- [Provided data]
::::::::
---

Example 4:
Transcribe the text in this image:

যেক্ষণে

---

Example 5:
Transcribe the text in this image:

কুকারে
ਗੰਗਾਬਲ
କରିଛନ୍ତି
::::::::
- [Prompt]
Please reproduce all of the material exactly.

- [Solution to the problem]
---

Example 4:
Transcribe the text in this image:

যেক্ষণে

---

Example 5:
Transcribe the text in this image:

কুকারে
ਗੰਗਾਬਲ
କରିଛନ୍ତି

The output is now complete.